At the 8th Future Investment Initiative conference, Elon Musk predicted that by 2040 there would be at least 10 billion humanoid robots, with each priced between $20,000 and $25,000.

Do the math. According to Musk, this technology could be worth $250 trillion by 2040.

Put another way, that’s roughly equal to:

  • 175 Teslas
  • 107 Amazons
  • 140 Metas
  • 84 Googles
  • 65 Microsofts
  • And 55 Nvidias

And here’s the wild part — this $250 trillion wave isn’t tied to one company, but to an entire ecosystem of AI innovators set to reshape the global economy.

It’s a leap so massive, it could reshape how businesses, governments, and consumers operate worldwide.

Even if that $250 trillion figure sounds ambitious, major firms like PwC and McKinsey still see AI unlocking multi-trillion-dollar potential.

How could anything be worth that much?

The answer lies in a breakthrough so powerful it’s redefining how humanity works, learns, and creates.

And this breakthrough has already set off a frenzy among hedge funds and Wall Street’s top investors.

What most investors don’t realize is that one under-owned company holds the key to this $250 trillion revolution.

In fact, Verge argues this company’s supercheap AI technology should concern rivals.

Before I reveal the details, let’s talk about how some of the richest people on the planet are positioning themselves.

  • Bill Gates sees artificial intelligence as the “biggest technological advance in my lifetime,” more transformative than the internet or personal computer, capable of improving healthcare, education, and addressing climate change.
  • Larry Ellison — through Oracle, is spending billions on Nvidia chips and partnering with Cohere to embed generative AI across Oracle’s cloud and apps.
  • Warren Buffett — not known for tech hype — says this breakthrough could have a ‘hugely beneficial social impact.

When billionaires from Silicon Valley to Wall Street line up behind the same idea — you know it’s worth paying attention to.

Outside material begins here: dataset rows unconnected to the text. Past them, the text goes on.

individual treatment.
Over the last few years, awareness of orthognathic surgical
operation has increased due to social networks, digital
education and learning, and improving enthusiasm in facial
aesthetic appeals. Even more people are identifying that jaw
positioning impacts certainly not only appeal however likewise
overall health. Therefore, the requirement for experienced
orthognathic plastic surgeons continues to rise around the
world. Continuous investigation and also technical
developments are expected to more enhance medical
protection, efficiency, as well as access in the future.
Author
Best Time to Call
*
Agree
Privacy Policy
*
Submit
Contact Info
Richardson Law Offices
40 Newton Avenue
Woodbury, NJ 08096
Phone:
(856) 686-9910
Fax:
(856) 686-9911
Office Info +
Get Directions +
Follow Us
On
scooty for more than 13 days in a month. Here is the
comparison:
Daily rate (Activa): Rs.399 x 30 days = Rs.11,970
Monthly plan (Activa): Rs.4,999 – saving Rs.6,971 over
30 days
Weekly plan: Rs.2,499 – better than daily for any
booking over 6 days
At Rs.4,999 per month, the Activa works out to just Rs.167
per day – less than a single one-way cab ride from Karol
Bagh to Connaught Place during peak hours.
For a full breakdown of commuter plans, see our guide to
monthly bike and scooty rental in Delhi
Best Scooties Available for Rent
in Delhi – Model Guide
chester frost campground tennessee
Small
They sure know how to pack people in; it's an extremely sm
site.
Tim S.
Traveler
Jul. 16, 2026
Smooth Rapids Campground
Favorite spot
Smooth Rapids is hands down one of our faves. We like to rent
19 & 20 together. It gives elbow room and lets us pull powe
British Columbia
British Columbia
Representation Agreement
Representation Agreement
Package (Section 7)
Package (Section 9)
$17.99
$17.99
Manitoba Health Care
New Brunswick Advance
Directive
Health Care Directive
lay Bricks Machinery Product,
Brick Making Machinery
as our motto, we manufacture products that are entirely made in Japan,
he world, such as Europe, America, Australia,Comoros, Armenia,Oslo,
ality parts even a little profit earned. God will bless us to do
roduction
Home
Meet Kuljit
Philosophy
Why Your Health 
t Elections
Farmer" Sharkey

Even as we admire what Tesla, Nvidia, Alphabet, and Microsoft have built, we believe an even greater opportunity lies elsewhere…

But the real story isn’t Nvidia — it’s a much smaller company quietly improving the critical technology that makes this entire revolution possible.

And judging by what I’m hearing from both Silicon Valley insiders and Wall Street veterans…

This prediction might not be bold at all:

A few years from now, you’ll wish you’d owned this stock.